I am mostly interested in bowl blanks, i have been making pen blanks and stopper blanks with the offcuts. I'd like to be able to make some nice enough blanks that i could offer some up for trade here, but so far my milling and resawing has been nothing short of embarrasing. 

Any tips or helpful hints from you veterans is most appreciated!


----------



## Mike1950 (Apr 19, 2012)

How many logs do you have? How big? If you are trying to rip with that chain saw do you have a rip chain for It? I know a lot of??? and no answers. If you have enough logs -and big enough I would fine a sawyer. If not Practice and show what you cut cause nobody that has done it is going to laugh-we all have been there or cannot remember when we were!!!


----------



## West River WoodWorks (Apr 19, 2012)

Here is what I use to break down 2' length logs on my 14" bandsaw with a 6" riser block.
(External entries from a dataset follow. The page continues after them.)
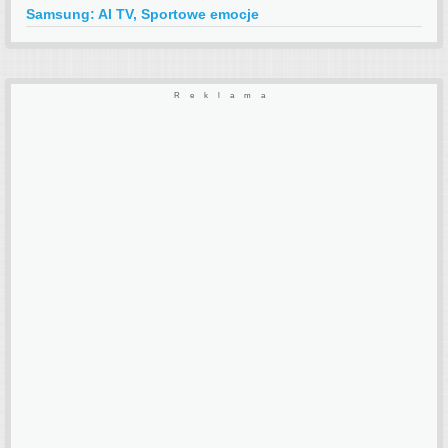
Samsung: AI TV, Sportowe emocje
Reklama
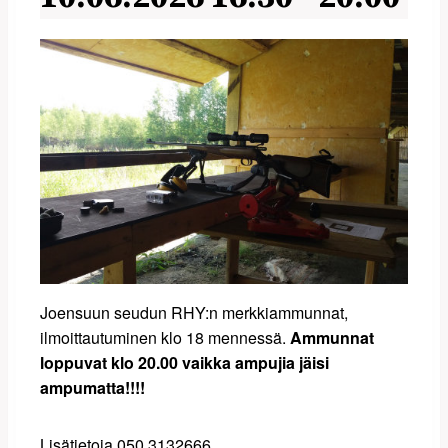
Joensuun seudun RHY:n merkkiammunnat,
ilmoittautuminen klo 18 mennessä.
Ammunnat
loppuvat klo 20.00 vaikka ampujia jäisi
ampumatta!!!!
Lisätietoja 050 3132666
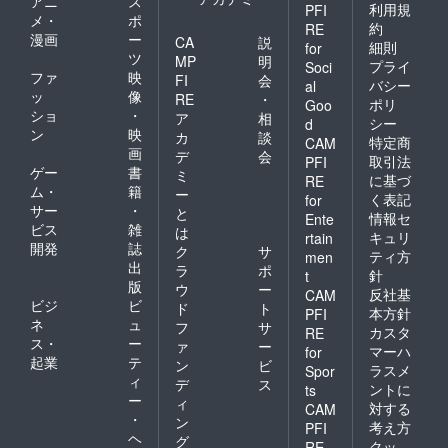
アニ
ス
利用規
PFI
メ・
ポ
約
RE
漫画
ー
CA
説
細則
for
ツ
MP
明
プライ
Soci
ファ
映
FI
会
バシー
al
ッ
像
RE
・
ポリ
Goo
ショ
・
ア
相
シー
d
ン
映
カ
談
特定商
CAM
画
デ
会
取引法
PFI
ゲー
書
ミ
に基づ
RE
ム・
籍
ー
く表記
for
サー
・
と
情報セ
Ente
ビス
雑
は
キュリ
rtain
開発
誌
ク
サ
ティ方
men
出
ラ
ポ
針
t
版
ウ
ー
反社基
CAM
ビジ
ビ
ド
ト
本方針
PFI
ネ
ュ
フ
サ
カスタ
RE
ス・
ー
ァ
ー
マーハ
for
起業
テ
ン
ビ
ラスメ
Spor
ィ
デ
ス
ントに
ts
ー
ィ
対する
CAM
・
ン
考え方
PFI
ヘ
グ
クッ
RE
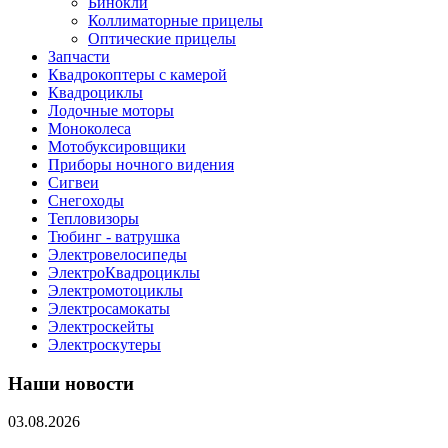
Бинокли
Коллиматорные прицелы
Оптические прицелы
Запчасти
Квадрокоптеры с камерой
Квадроциклы
Лодочные моторы
Моноколеса
Мотобуксировщики
Приборы ночного видения
Сигвеи
Снегоходы
Тепловизоры
Тюбинг - ватрушка
Электровелосипеды
ЭлектроКвадроциклы
Электромотоциклы
Электросамокаты
Электроскейты
Электроскутеры
Наши новости
03.08.2026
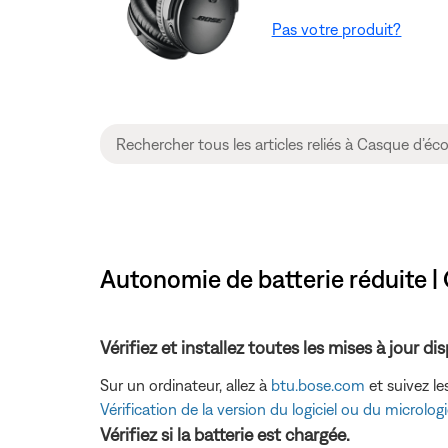
Pas votre produit?
Autonomie de batterie réduite |
Vérifiez et installez toutes les mises à jour di
Sur un ordinateur, allez à
btu.bose.com
et suivez le
Vérification de la version du logiciel ou du micrologi
Vérifiez si la batterie est chargée.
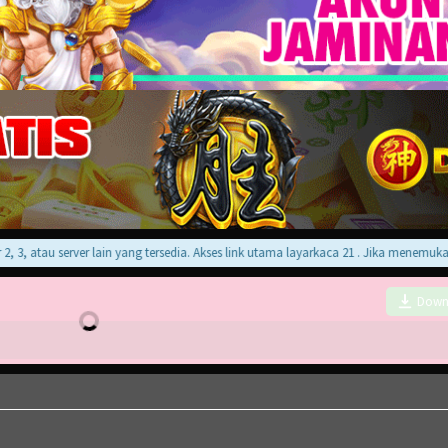
, atau server lain yang tersedia. Akses link utama layarkaca 21 . Jika menemukan er
Down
Its called the Carter log mill.
[attachment=4444]
It works really well, and is much safer then free hand chain saw milling! Safety first!
Tom



gridlockd said:


> I am a total greenhorn when it comes to resawing/milling. 'nuff said.
> 
> I have been fortunate enough to get some really nice logs with some good figuring/spalting and I want to maximize the usable timber.
> So far I have been fumbling my way through cutting blanks with my standard homeowner chainsaw and trying to clean up the cuts with my bandsaw and joiner. Is there a better way to go about this? there is nobody anywhere close to me that i know of that has a portable mill, else i would call them.
> ...


----------



## gridlockd (Apr 19, 2012)

West River WoodWorks said:


> Here is what I use to break down 2' length logs on my 14" bandsaw with a 6" riser block. Its called the Carter log mill.
> 
> It works really well, and is much safer then free hand chain saw milling! Safety first!
> Tom



I like that! I bet I make something similar that will suffice. Thanks, i didn't even think about something like this!


----------



## brown down (Apr 19, 2012)

West River WoodWorks said:


> Here is what I use to break down 2' length logs on my 14" bandsaw with a 6" riser block. Its called the Carter log mill.
> 
> It works really well, and is much safer then free hand chain saw milling! Safety first!
> Tom
> ...



that is about what i have, but i made my sled. key is not letting the log move or you will trash your blade. also you want to get an aggressive blade meant for cutting GREEN TIMBER OR LARGE cuts or you will also trash your blade. watch your resin build up on your blade/ bearings/ wheels. they can be easily cleaned with spray nine or any household cleaner. resin build up will also trash your blade, it creates excessive heat and not what you want when re-sawing! If you get a good blade resin build up should be at a minimum!!!


----------



## Kalai (Apr 20, 2012)

I turn hundreds and hundreds of bowls and even more pens. When I am cutting bowl blanks I will use my chain saw for the irregular or short pieces, for logs I use my Woodmizer. Befor I got my mill all I used was my chain saw to cut the bowl blanks and then I would use my bandsaw or tablesaw to make the pen blanks.
I have seen plans to make an Alaska type chain saw mill, that would work too.
I do like that Carter log mill, I have never seen that and it looks like it sorks very well. Aloha.

Kalai


----------